In Frankfurt, Mr Trichet noted the strong support in France for the ECB's independence.
The ECB believes that controlling inflation and structural reform are the best ways to boost growth. But Mr Bini Smaghi made clear the limitations of exchange rate policy. An effective policy needed co-ordination between politicians and a central bank, and any action would have to be taken in concert with the US and Japan.
"Intervention is unlikely to have a lasting effect in the foreign exchange markets unless it is expected to be followed by domestic policy action, especially concerning interest rates," he said.
In contrast to the US and Japan, where the finance ministry sets the exchange rate regime and intervenes in exchange markets, eurozone central banks hold and manage foreign exchange reserves and have responsibility for any market intervention. Finance ministers can set "general orientations", which Mr Bini Smaghi argued would have to be agreed by the ECB, but have not exercised that right since the launch of the euro in 1999.
He said the current system had proved effective in 2000, the last time the ECB intervened, but institutional arrangements could still be improved. Problems were created when finance ministers clashed ahead of international meetings - with the public airing of differences undermining any subsequent agreement.

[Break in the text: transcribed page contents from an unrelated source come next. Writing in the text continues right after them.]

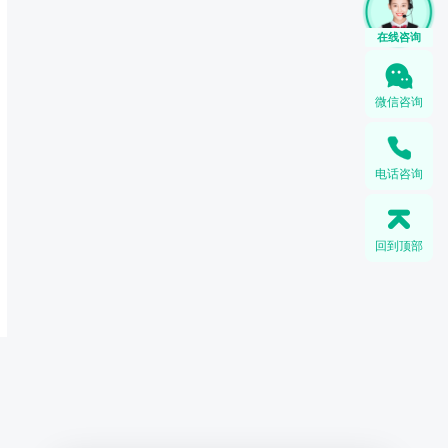
在线咨询
微信咨询
电话咨询
回到顶部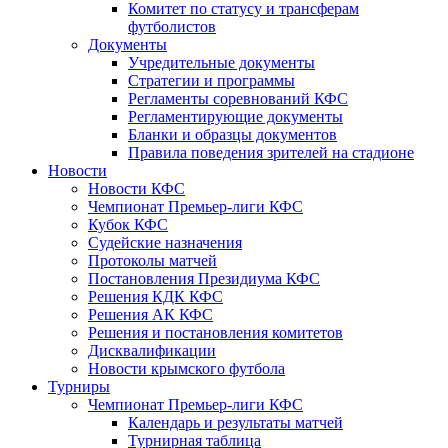
Комитет по статусу и трансферам
футболистов
Документы
Учредительные документы
Стратегии и программы
Регламенты соревнований КФС
Регламентирующие документы
Бланки и образцы документов
Правила поведения зрителей на стадионе
Новости
Новости КФС
Чемпионат Премьер-лиги КФС
Кубок КФС
Судейские назначения
Протоколы матчей
Постановления Президиума КФС
Решения КДК КФС
Решения АК КФС
Решения и постановления комитетов
Дисквалификации
Новости крымского футбола
Турниры
Чемпионат Премьер-лиги КФС
Календарь и результаты матчей
Турнирная таблица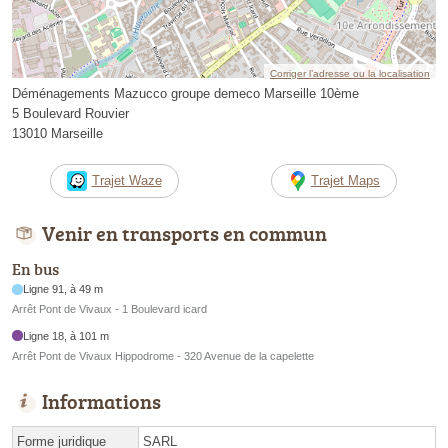
Corriger l’adresse ou la localisation
Déménagements Mazucco groupe demeco Marseille 10ème
5 Boulevard Rouvier
13010 Marseille
Trajet Waze
Trajet Maps
Venir en transports en commun
En bus
Ligne 91, à 49 m
Arrêt Pont de Vivaux - 1 Boulevard icard
Ligne 18, à 101 m
Arrêt Pont de Vivaux Hippodrome - 320 Avenue de la capelette
Informations
Forme juridique
SARL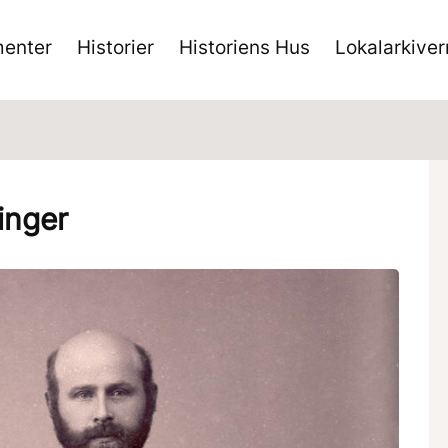
enter
Historier
Historiens Hus
Lokalarkive
inger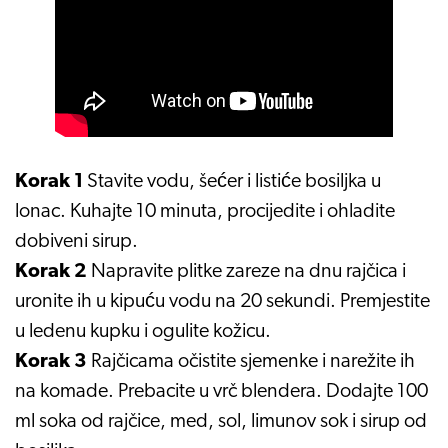
Korak 1
Stavite vodu, šećer i listiće bosiljka u
lonac. Kuhajte 10 minuta, procijedite i ohladite
dobiveni sirup.
Korak 2
Napravite plitke zareze na dnu rajčica i
uronite ih u kipuću vodu na 20 sekundi. Premjestite
u ledenu kupku i ogulite kožicu.
Korak 3
Rajčicama očistite sjemenke i narežite ih
na komade. Prebacite u vrč blendera. Dodajte 100
ml soka od rajčice, med, sol, limunov sok i sirup od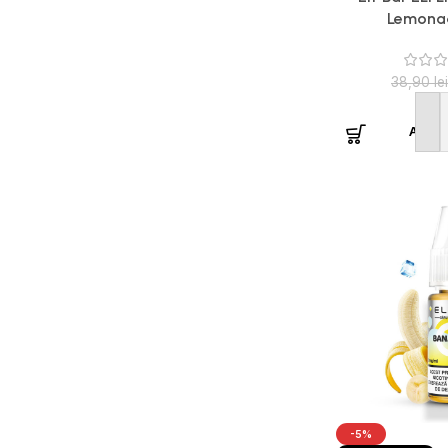
Lemona
38,90
lei
Adaug
-5%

This had happened in February, ahead of a meeting of finance ministers from the Group of Seven industrialised countries. "Some euro area finance ministers expressed concern and dissatisfaction with the level of the euro exchange rate, especially vis-à-vis the yen, while other ministers indicated that the euro exchange rate was appropriate."
The political complexity of the EU weakened its ability to pursue its interests internationally, said Mr Bini Smaghi. But the agreement on an EU reform treaty, creating a "high representative of the Union for foreign affairs and security policy", showed progress was possible on political integration. In a clear hint at the ECB's preference, he asked: "Could this decision also represent a way forward in the field of the external representation of the euro area?"